[EXERCISE PROMPT]
Begin at the line that has "- Search for Python and install it.", stop after the line that has "DF_Data_Preprocessing.py", and print exactly those lines from the records below, without any pictures.

GIVEN RECORDS START

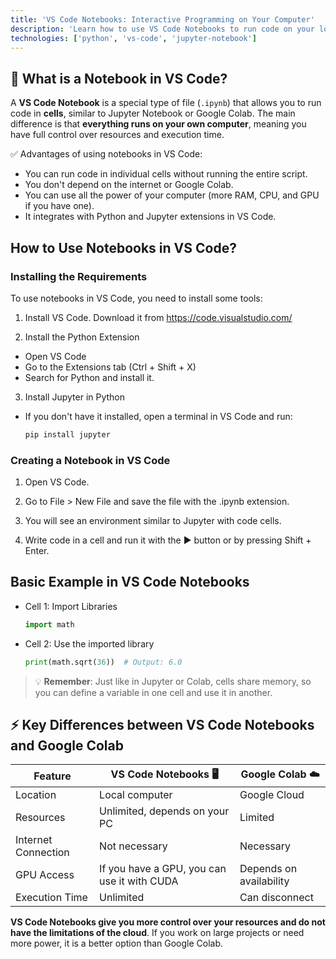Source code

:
 ```yaml
---
title: 'VS Code Notebooks: Interactive Programming on Your Computer'
description: 'Learn how to use VS Code Notebooks to run code on your local computer, making the most of your resources without relying on the cloud.'
technologies: ['python', 'vs-code', 'jupyter-notebook']
---
```



## 📌 What is a Notebook in VS Code?
A **VS Code Notebook** is a special type of file (`.ipynb`) that allows you to run code in **cells**, similar to Jupyter Notebook or Google Colab. The main difference is that **everything runs on your own computer**, meaning you have full control over resources and execution time.

✅ Advantages of using notebooks in VS Code:
- You can run code in individual cells without running the entire script.
- You don't depend on the internet or Google Colab.
- You can use all the power of your computer (more RAM, CPU, and GPU if you have one).
- It integrates with Python and Jupyter extensions in VS Code.

## How to Use Notebooks in VS Code?

### Installing the Requirements
To use notebooks in VS Code, you need to install some tools:

1. Install VS Code. Download it from https://code.visualstudio.com/

2. Install the Python Extension
- Open VS Code
- Go to the Extensions tab (Ctrl + Shift + X)
- Search for Python and install it.

3. Install Jupyter in Python
- If you don't have it installed, open a terminal in VS Code and run:

    ``` python
    pip install jupyter
    ```

### Creating a Notebook in VS Code

1. Open VS Code.

2. Go to File > New File and save the file with the .ipynb extension.

3. You will see an environment similar to Jupyter with code cells.

4. Write code in a cell and run it with the ▶️ button or by pressing Shift + Enter.


## Basic Example in VS Code Notebooks

- Cell 1: Import Libraries
    ``` python
    import math
    ```

- Cell 2: Use the imported library
    ``` python
    print(math.sqrt(36))  # Output: 6.0
    ```

> 💡 **Remember**: Just like in Jupyter or Colab, cells share memory, so you can define a variable in one cell and use it in another.


## ⚡ Key Differences between VS Code Notebooks and Google Colab

| Feature              | VS Code Notebooks 🖥       | Google Colab ☁️          |
|----------------------|----------------------------|--------------------------|
| Location             | Local computer             | Google Cloud             |
| Resources            | Unlimited, depends on your PC | Limited                 |
| Internet Connection  | Not necessary              | Necessary                |
| GPU Access           | If you have a GPU, you can use it with CUDA | Depends on availability |
| Execution Time       | Unlimited                  | Can disconnect           |


**VS Code Notebooks give you more control over your resources and do not have the limitations of the cloud**. If you work on large projects or need more power, it is a better option than Google Colab.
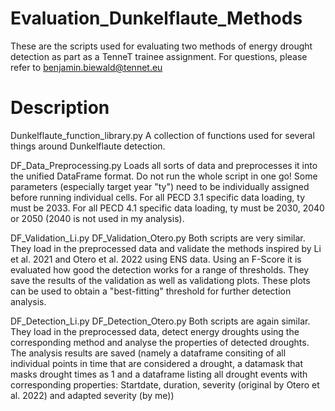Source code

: # Evaluation_Dunkelflaute_Methods

These are the scripts used for evaluating two methods of energy drought detection as part as a TenneT trainee assignment.
For questions, please refer to benjamin.biewald@tennet.eu


# Description

Dunkelflaute_function_library.py
A collection of functions used for several things around Dunkelflaute detection.

DF_Data_Preprocessing.py
Loads all sorts of data and preprocesses it into the unified DataFrame format.
Do not run the whole script in one go! Some parameters (especially target year "ty") need to be individually assigned before running individual cells.
For all PECD 3.1 specific data loading, ty must be 2033.
For all PECD 4.1 specific data loading, ty must be 2030, 2040 or 2050 (2040 is not used in my analysis).

DF_Validation_Li.py
DF_Validation_Otero.py
Both scripts are very similar. They load in the preprocessed data and validate the methods inspired by Li et al. 2021 and Otero et al. 2022 using ENS data.
Using an F-Score it is evaluated how good the detection works for a range of thresholds.
They save the results of the validation as well as validationg plots. These plots can be used to obtain a "best-fitting" threshold for further detection analysis.

DF_Detection_Li.py
DF_Detection_Otero.py
Both scripts are again similar. They load in the preprocessed data, detect energy droughts using the corresponding method and analyse the properties of detected droughts.
The analysis results are saved (namely a dataframe consiting of all individual points in time that are considered a drought, a datamask that masks drought times as 1 and a dataframe listing all drought events with corresponding properties: Startdate, duration, severity (original by Otero et al. 2022) and adapted severity (by me))
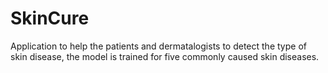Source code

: # SkinCure
Application to help the patients and dermatalogists to detect the type of skin disease, the model is trained for five commonly caused skin diseases.
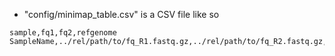 * "config/minimap_table.csv" is a CSV file like so

```
sample,fq1,fq2,refgenome
SampleName,../rel/path/to/fq_R1.fastq.gz,../rel/path/to/fq_R2.fastq.gz,../path/to/refgenome.fa
```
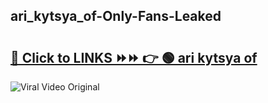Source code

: 
 ## ari_kytsya_of-Only-Fans-Leaked

# <h2><a href="https://clipsfans.com/ari_kytsya_of&ref=git">🔗 Click to LINKS ⏩⏩ 👉 🟢 ari kytsya of </a></h2>

<a href="https://clipsfans.com/ari_kytsya_of&ref=git" rel="nofollow" data-target="animated-image.originalLink"><img src="https://i.ibb.co.com/xMMVF88/686577567.gif" alt="Viral Video Original" style="max-width: 100%; display: inline-block;" data-target="animated-image.originalImage"></a>
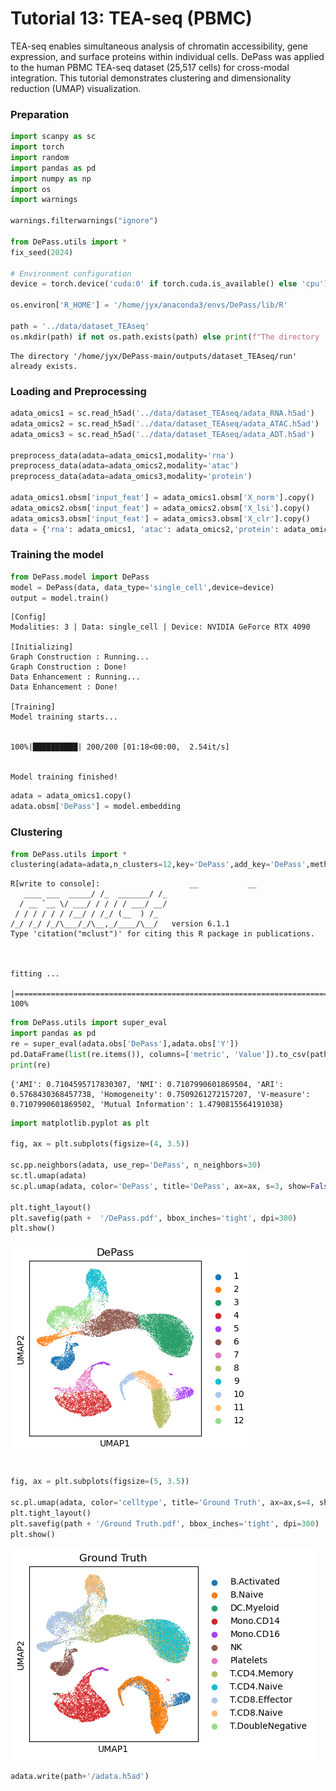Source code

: # Tutorial 13: TEA-seq (PBMC)

TEA-seq enables simultaneous analysis of chromatin accessibility, gene expression, and surface proteins within individual cells. DePass was applied to the human PBMC TEA-seq dataset (25,517 cells) for cross-modal integration. This tutorial demonstrates clustering and dimensionality reduction (UMAP) visualization. 

### Preparation


```python
import scanpy as sc
import torch
import random
import pandas as pd
import numpy as np
import os
import warnings

warnings.filterwarnings("ignore")

from DePass.utils import *
fix_seed(2024)  

# Environment configuration
device = torch.device('cuda:0' if torch.cuda.is_available() else 'cpu')

os.environ['R_HOME'] = '/home/jyx/anaconda3/envs/DePass/lib/R'

path = '../data/dataset_TEAseq'
os.mkdir(path) if not os.path.exists(path) else print(f"The directory '{path}' already exists.\n")
```

    The directory '/home/jyx/DePass-main/outputs/dataset_TEAseq/run' already exists.
    


### Loading and Preprocessing


```python
adata_omics1 = sc.read_h5ad('../data/dataset_TEAseq/adata_RNA.h5ad')
adata_omics2 = sc.read_h5ad('../data/dataset_TEAseq/adata_ATAC.h5ad')
adata_omics3 = sc.read_h5ad('../data/dataset_TEAseq/adata_ADT.h5ad')

preprocess_data(adata=adata_omics1,modality='rna')
preprocess_data(adata=adata_omics2,modality='atac')
preprocess_data(adata=adata_omics3,modality='protein')

adata_omics1.obsm['input_feat'] = adata_omics1.obsm['X_norm'].copy()
adata_omics2.obsm['input_feat'] = adata_omics2.obsm['X_lsi'].copy()
adata_omics3.obsm['input_feat'] = adata_omics3.obsm['X_clr'].copy()
data = {'rna': adata_omics1, 'atac': adata_omics2,'protein': adata_omics3}
```

### Training the model


```python
from DePass.model import DePass
model = DePass(data, data_type='single_cell',device=device)
output = model.train()
```

    [Config]
    Modalities: 3 | Data: single_cell | Device: NVIDIA GeForce RTX 4090 
    
    [Initializing]
    Graph Construction : Running...
    Graph Construction : Done!
    Data Enhancement : Running...
    Data Enhancement : Done!
    
    [Training]
    Model training starts...


    100%|██████████| 200/200 [01:18<00:00,  2.54it/s]


    Model training finished!
    



```python
adata = adata_omics1.copy()
adata.obsm['DePass'] = model.embedding
```

### Clustering


```python
from DePass.utils import *
clustering(adata=adata,n_clusters=12,key='DePass',add_key='DePass',method='mclust',use_pca=True)
```

    R[write to console]:                    __           __ 
       ____ ___  _____/ /_  _______/ /_
      / __ `__ \/ ___/ / / / / ___/ __/
     / / / / / / /__/ / /_/ (__  ) /_  
    /_/ /_/ /_/\___/_/\__,_/____/\__/   version 6.1.1
    Type 'citation("mclust")' for citing this R package in publications.
    


    fitting ...
      |======================================================================| 100%



```python
from DePass.utils import super_eval
import pandas as pd
re = super_eval(adata.obs['DePass'],adata.obs['Y'])
pd.DataFrame(list(re.items()), columns=['metric', 'Value']).to_csv(path + '/re.csv', sep='\t', index=True, float_format='%.6f')
print(re)
```

    {'AMI': 0.7104595717830307, 'NMI': 0.7107990601869504, 'ARI': 0.5768430368457738, 'Homogeneity': 0.7509261272157207, 'V-measure': 0.7107990601869502, 'Mutual Information': 1.4790815564191038}



```python
import matplotlib.pyplot as plt

fig, ax = plt.subplots(figsize=(4, 3.5))  

sc.pp.neighbors(adata, use_rep='DePass', n_neighbors=30)
sc.tl.umap(adata)
sc.pl.umap(adata, color='DePass', title='DePass', ax=ax, s=3, show=False)

plt.tight_layout()
plt.savefig(path +  '/DePass.pdf', bbox_inches='tight', dpi=300)
plt.show()
```


    
![png](Tutorial13_files/Tutorial13_12_0.png)
    



```python

fig, ax = plt.subplots(figsize=(5, 3.5))  

sc.pl.umap(adata, color='celltype', title='Ground Truth', ax=ax,s=4, show=False)
plt.tight_layout()
plt.savefig(path + '/Ground Truth.pdf', bbox_inches='tight', dpi=300)
plt.show()
```


    
![png](Tutorial13_files/Tutorial13_13_0.png)
    



```python
adata.write(path+'/adata.h5ad')
```
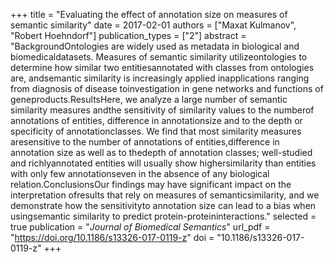 +++
title = "Evaluating the effect of annotation size on measures of semantic similarity"
date = 2017-02-01
authors = ["Maxat Kulmanov", "Robert Hoehndorf"]
publication_types = ["2"]
abstract = "BackgroundOntologies are widely used as metadata in biological and biomedicaldatasets. Measures of semantic similarity utilizeontologies to determine how similar two entitiesannotated with classes from ontologies are, andsemantic similarity is increasingly applied inapplications ranging from diagnosis of disease toinvestigation in gene networks and functions of geneproducts.ResultsHere, we analyze a large number of semantic similarity measures andthe sensitivity of similarity values to the numberof annotations of entities, difference in annotationsize and to the depth or specificity of annotationclasses. We find that most similarity measures aresensitive to the number of annotations of entities,difference in annotation size as well as to thedepth of annotation classes; well-studied and richlyannotated entities will usually show highersimilarity than entities with only few annotationseven in the absence of any biological relation.ConclusionsOur findings may have significant impact on the interpretation ofresults that rely on measures of semanticsimilarity, and we demonstrate how the sensitivityto annotation size can lead to a bias when usingsemantic similarity to predict protein-proteininteractions."
selected = true
publication = "*Journal of Biomedical Semantics*"
url_pdf = "https://doi.org/10.1186/s13326-017-0119-z"
doi = "10.1186/s13326-017-0119-z"
+++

GIVEN RECORDS END

[TASK ANSWER]
- Search for Python and install it.

3. Install Jupyter in Python
- If you don't have it installed, open a terminal in VS Code and run:

    ``` python
    pip install jupyter
    ```

### Creating a Notebook in VS Code

1. Open VS Code.

2. Go to File > New File and save the file with the .ipynb extension.

3. You will see an environment similar to Jupyter with code cells.

4. Write code in a cell and run it with the ▶️ button or by pressing Shift + Enter.


## Basic Example in VS Code Notebooks

- Cell 1: Import Libraries
    ``` python
    import math
    ```

- Cell 2: Use the imported library
    ``` python
    print(math.sqrt(36))  # Output: 6.0
    ```

> 💡 **Remember**: Just like in Jupyter or Colab, cells share memory, so you can define a variable in one cell and use it in another.


## ⚡ Key Differences between VS Code Notebooks and Google Colab

| Feature              | VS Code Notebooks 🖥       | Google Colab ☁️          |
|----------------------|----------------------------|--------------------------|
| Location             | Local computer             | Google Cloud             |
| Resources            | Unlimited, depends on your PC | Limited                 |
| Internet Connection  | Not necessary              | Necessary                |
| GPU Access           | If you have a GPU, you can use it with CUDA | Depends on availability |
| Execution Time       | Unlimited                  | Can disconnect           |


**VS Code Notebooks give you more control over your resources and do not have the limitations of the cloud**. If you work on large projects or need more power, it is a better option than Google Colab.
Source code

: # Evaluation_Dunkelflaute_Methods

These are the scripts used for evaluating two methods of energy drought detection as part as a TenneT trainee assignment.
For questions, please refer to benjamin.biewald@tennet.eu


# Description

Dunkelflaute_function_library.py
A collection of functions used for several things around Dunkelflaute detection.

DF_Data_Preprocessing.py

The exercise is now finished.